Provided text →
--------------------------------

I think you may have added in one too many census tracts. The old city only had 676,352 as of the 2006 census.

The census website sucks so bad. At least with the 2006 census you could see the population of the old boroughs directly. It would say

Toronto (dissolved) 676,352
East York (dissolved) xxx,xxx
North York (dissolved) xxx,xxx

Why did they stop doing this.

That Geosearch tool sucks too for just trying to add up populations. There should be a way to just highlight all the census tracts you want, and have it give you the combined population.
 
I think you may have added in one too many census tracts. The old city only had 676,352 as of the 2006 census.

The census website sucks so bad. At least with the 2006 census you could see the population of the old boroughs directly. It would say

Toronto (dissolved) 676,352
East York (dissolved) xxx,xxx
North York (dissolved) xxx,xxx

Why did they stop doing this.

That Geosearch tool sucks too for just trying to add up populations. There should be a way to just highlight all the census tracts you want, and have it give you the combined population.
Actually, I think they only have info for the old boroughs for 2001. 676,352 is Old Toronto's population for 2001, not 2006. This is the area I used for Old Toronto by the way, I believe it's census tracts up to and including 149.00 plus 152.00 and 167.01.

--------------------------------

The input →
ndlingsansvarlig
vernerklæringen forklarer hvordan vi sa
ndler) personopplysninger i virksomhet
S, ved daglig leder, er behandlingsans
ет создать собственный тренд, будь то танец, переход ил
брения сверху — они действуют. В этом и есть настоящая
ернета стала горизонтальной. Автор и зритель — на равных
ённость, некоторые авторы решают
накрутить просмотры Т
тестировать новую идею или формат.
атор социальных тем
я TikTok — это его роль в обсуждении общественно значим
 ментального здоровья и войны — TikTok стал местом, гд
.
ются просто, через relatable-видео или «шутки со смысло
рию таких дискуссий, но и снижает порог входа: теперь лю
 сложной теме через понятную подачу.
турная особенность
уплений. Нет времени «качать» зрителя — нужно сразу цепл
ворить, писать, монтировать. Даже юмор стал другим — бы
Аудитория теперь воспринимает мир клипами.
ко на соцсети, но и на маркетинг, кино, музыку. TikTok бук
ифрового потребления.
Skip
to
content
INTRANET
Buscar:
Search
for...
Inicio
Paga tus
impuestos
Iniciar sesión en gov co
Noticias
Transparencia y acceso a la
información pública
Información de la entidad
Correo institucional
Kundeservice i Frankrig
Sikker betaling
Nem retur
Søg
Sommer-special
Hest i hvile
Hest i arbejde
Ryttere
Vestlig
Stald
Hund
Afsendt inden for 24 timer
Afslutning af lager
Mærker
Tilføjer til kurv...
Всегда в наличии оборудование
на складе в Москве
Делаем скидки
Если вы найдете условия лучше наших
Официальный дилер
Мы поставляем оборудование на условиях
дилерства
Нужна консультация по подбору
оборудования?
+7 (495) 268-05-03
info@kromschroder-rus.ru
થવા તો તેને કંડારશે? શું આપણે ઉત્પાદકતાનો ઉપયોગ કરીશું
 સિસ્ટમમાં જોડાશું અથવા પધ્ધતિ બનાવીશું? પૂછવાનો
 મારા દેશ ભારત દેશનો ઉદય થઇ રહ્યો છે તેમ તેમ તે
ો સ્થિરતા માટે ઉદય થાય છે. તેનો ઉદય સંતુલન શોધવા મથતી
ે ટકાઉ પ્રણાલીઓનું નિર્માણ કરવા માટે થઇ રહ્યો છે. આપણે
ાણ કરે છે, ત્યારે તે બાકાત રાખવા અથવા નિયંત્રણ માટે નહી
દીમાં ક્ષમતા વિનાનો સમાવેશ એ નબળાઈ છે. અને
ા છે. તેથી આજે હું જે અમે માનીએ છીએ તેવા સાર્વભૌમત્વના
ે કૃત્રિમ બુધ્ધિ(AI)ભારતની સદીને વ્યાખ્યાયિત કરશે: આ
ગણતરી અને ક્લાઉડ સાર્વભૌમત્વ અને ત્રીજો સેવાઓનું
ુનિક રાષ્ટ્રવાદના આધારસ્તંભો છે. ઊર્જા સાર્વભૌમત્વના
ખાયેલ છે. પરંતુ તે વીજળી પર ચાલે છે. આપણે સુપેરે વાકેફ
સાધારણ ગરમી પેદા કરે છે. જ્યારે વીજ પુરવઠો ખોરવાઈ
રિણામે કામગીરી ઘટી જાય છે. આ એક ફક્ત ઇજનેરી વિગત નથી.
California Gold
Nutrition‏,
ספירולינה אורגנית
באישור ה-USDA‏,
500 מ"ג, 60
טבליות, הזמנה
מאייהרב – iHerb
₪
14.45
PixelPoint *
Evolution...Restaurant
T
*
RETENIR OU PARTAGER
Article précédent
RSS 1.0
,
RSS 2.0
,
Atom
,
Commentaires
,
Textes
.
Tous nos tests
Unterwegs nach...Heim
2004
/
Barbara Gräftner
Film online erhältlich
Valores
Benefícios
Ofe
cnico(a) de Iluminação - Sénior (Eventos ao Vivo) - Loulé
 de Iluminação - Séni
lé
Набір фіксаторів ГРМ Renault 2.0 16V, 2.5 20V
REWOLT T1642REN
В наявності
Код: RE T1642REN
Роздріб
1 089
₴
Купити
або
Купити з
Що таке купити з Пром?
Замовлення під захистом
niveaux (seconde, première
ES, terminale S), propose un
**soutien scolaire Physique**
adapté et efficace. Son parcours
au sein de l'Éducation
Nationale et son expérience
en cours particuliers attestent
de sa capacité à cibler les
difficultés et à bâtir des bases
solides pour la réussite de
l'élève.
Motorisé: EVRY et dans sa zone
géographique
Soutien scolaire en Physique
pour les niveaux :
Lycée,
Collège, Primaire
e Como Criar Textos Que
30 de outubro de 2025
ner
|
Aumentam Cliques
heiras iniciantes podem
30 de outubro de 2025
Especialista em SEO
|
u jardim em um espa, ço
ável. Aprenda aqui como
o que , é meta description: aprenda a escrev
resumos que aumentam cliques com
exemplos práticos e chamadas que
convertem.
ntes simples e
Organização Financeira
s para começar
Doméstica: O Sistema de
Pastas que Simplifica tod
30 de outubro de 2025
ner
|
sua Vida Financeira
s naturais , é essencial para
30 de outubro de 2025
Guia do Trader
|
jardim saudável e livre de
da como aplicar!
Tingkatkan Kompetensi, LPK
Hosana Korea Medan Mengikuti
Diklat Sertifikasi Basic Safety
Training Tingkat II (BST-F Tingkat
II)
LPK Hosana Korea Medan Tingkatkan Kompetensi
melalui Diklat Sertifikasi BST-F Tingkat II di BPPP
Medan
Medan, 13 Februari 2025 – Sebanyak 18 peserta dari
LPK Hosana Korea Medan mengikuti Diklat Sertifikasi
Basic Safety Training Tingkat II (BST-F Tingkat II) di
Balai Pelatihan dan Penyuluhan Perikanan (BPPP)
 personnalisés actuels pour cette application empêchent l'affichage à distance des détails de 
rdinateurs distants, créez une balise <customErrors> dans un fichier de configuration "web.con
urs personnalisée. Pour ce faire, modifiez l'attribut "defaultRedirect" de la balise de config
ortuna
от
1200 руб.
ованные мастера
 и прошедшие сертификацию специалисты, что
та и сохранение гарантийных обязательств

--------------------------------

Required action A →
Update the entries from their first line through the line containing "уплений. Нет времени", replacing "TikTok" with "YouTube" and leaving everything else unchanged, and return only those lines.
Required action B →
Write what comes next in the discussion of Old Toronto census populations.
The Toronto census discussion and the entries have no connection to each other.

Exercise answer A →
ndlingsansvarlig
vernerklæringen forklarer hvordan vi sa
ndler) personopplysninger i virksomhet
S, ved daglig leder, er behandlingsans
ет создать собственный тренд, будь то танец, переход ил
брения сверху — они действуют. В этом и есть настоящая
ернета стала горизонтальной. Автор и зритель — на равных
ённость, некоторые авторы решают
накрутить просмотры Т
тестировать новую идею или формат.
атор социальных тем
я YouTube — это его роль в обсуждении общественно значим
 ментального здоровья и войны — YouTube стал местом, гд
.
ются просто, через relatable-видео или «шутки со смысло
рию таких дискуссий, но и снижает порог входа: теперь лю
 сложной теме через понятную подачу.
турная особенность
уплений. Нет времени «качать» зрителя — нужно сразу цепл

Exercise answer B →
OldTorontoCTs.png

Old York and York are 150.00-199.00 (except 152.00 and 167.01) and Scarborough, North York and Etobicoke are in the 200s and 300s (200s is W of Yonge, 300s is E of Yonge), although Scarborough also includes 802.01 and 802.02 which are between the Rouge River and Port Union Rd. 400s is York Region, 500s is Peel Region, 600s is Halton Region (except Burlington) and 800s is Ajax-Pickering.
 
And if it's up to 2001, I suspect it's for "comparison purposes" re the previous census, in which the former Metro municipalities *did* still exist...
 
I went ahead and edited the page myself. Someone had written in the description that the 2011 population was 730,xxx. I changed it to your number.
 
Guessing the councillors from Scarborough are hoping for big increase numbers to justify a subway, subway, subway.
I'm fairly confident it will be the slowest growing of the major boroughs.

For fastest growing census tract, I'm thinking the Entertainment District/Fashion District CT. Or maybe Liberty Village/Fleet St area. Humber Bay Shores and Esplanade/West Don Lands/Waterfront east of Yonge should be up there too though.

However, if we're including Greenfield Growth areas, then those should still take the cake. While I can see the King-Spadina area going from 8,000 to 20,000 or so, the census tract in Brampton that includes Springbrook, Spring Valley, El Dorado Park, Alloa and other newly developed areas will probably grow from 16,000 to 70,000. Granted it's supposed to get split into 3 new census tracts for the 2016 census but I can still see some of those growing from about 4,000 to almost 30,000. There's also the North Oakville census tract which had an unusually low population of 600 in 2011, and will probably hit around 4-5k by 2016, so not #1 for net growth, but a possible contender for % growth.

So I'm going for
576.70 for greatest net growth (Bram West).
615.00 for highest % growth (North Oakville)
011.00 for higher net and % growth in Toronto proper (King-Spadina)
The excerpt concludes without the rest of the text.